Alexandra Maschewski hat sich in der süßen Welt von Bonbon Pingel umgeschaut.

Die Tür öffnet sich, und es duftet wie in einer knisternden Bonbontüte. Ein bisschen nach Zuckerwatte, ein bisschen nach Karamell. Alina und Oskar sehen sich neugierig um. Geheimnisvolle Maschinen und Kessel stehen in der Halle. An einer Wand hängen Walzen, auf denen bei genauem Hinsehen Bonbonformen zu erkennen sind. Kleeblätter zum Beispiel und Salmibrocken. Die Sechs- und der Fünfjährige halten beide einen Himbeer-Lolli in der Hand – nun wollen sie unbedingt wissen, wie er gemacht wird.

Hans-Jürgen Pingel führt sie in die Produktionshalle. Er nimmt den süßen Duft gar nicht mehr wahr. Das ist wahrscheinlich so, wenn man seit Jahrzehnten in einer Bonbonfabrik arbeitet. In Oersdorf in Schleswig-Holstein, rund eine Stunde Autofahrt von Hamburg entfernt, liegt das süße Schlaraffenland von Bonbon Pingel. Dort werden gleich kiloweise all die Bonbons, Pralinen, Kekse und Lollis gemacht, für die Stammkunden auf Hamburger Wochenmärkten auch gern mal Schlange stehen. An diesem Tag ist das Familienoberhaupt bereits um 4.30 Uhr aufgestanden, hat Zimtmandeln gemacht und zuletzt zuckrigen Hamburger Speck in Würfel geschnitten.

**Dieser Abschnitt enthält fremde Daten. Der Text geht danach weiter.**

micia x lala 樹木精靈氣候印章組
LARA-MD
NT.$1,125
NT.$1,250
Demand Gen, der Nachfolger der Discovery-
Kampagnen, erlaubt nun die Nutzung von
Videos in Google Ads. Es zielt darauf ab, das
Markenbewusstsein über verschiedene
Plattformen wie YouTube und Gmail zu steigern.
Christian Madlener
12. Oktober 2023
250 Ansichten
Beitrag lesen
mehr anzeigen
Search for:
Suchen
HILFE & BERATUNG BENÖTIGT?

Jetzt am Nachmittag erlauben er und seine Familie wie jede Woche einen Blick hinter die Kulissen. „Vorsicht!“ ruft Schwiegersohn Matthias Graßhoff. In seinen Händen, die mit dicken Handschuhen geschützt sind, trägt er einen schweren Metallkessel, den er auf einen Tisch wuchtet und stürzt. Der pinkfarbene Inhalt ergießt sich auf die glatte Oberfläche. Brodelnde Zuckermasse, die vorher auf dem Herd auf mehr als 100 Grad erhitzt wurde. Nun löst Matthias Graßhoff die Ränder mit einem Spatel, um die Masse immer wieder zu falten. „Ein bisschen fühlt sie sich an wie weicher Hefeteig“, erklärt Hans-Jürgen Pingel. „Damit keine harten Stellen entstehen, muss der Zucker langsam und gleichmäßig abkühlen.“

Später wird die Masse im sogenannten Kegelroller zu einer Art Zuckerwurst gewalzt, von der Matthias Graßhoff mit einer besonders großen Schere ein Stück abschneidet. Der vierjährige Lenny, ebenfalls mit Lutscher in der Hand, steht dicht vor der Lollimaschine. Er sieht sich genau an, wie die Zuckerwurst per Hand in die Maschine gesteckt wird. Eine Walze, in der viele Lolliformen erkennbar sind (der Holzstiel steckt jeweils schon drin), sticht nun gewissermaßen Lollis aus dem Zuckerteig aus. „Da kommen die Lutscher raus!“, ruft Lenny verzückt. Dutzende Himbeer-Lollis landen nach und nach auf dem Tisch. Dort bleiben sie, bis sie ganz abgekühlt sind.

„Die Lollimaschine ist in Teilen schon 90 Jahre alt“, erzählt Hans-Jürgen Pingel, der mit 76 Jahren immer noch Spaß hat an seinem Beruf. Das merkt man ziemlich schnell. Spätestens dann, wenn er zum wiederholten Male zum Probieren auffordert. Egal, ob er nun vor einem Blech mit Kokosmakronen, einem Teller mit Mocca-Pralinen oder einem randvoll gefüllten Beutel mit Brause-Bonbons stehen bleibt. Er selbst nascht schließlich auch gern. „Wir haben das auch unseren beiden Töchtern nie verboten, aber natürlich darauf geachtet, was sie essen.“ Mittlerweile arbeitet nicht nur eine Tochter, sondern auch die 26-jährige Enkelin mit im Betrieb. Sie ist Konditorin – früher hätte man Zuckerbäckerin gesagt. Stolz zeigt Hans-Jürgen Pingel einen Keks in Form eines Feuerwehrautos, den sie detailgetreu verziert hat.

Die Zuckerwaren von Bonbon Pingel sind beliebt. So beliebt, dass es Erwachsene gibt, die sich ihre Lieblingsmischung im Internet bestellen und nach Hause liefern lassen. Egal, ob sie nun in Hamburg, Kanada oder sogar Japan leben. Am Folgetag wird die Familie wieder sehr früh auf dem Isemarkt stehen. Und ganz sicher finden sich auch Abnehmer für die frischen Himbeer-Lutscher.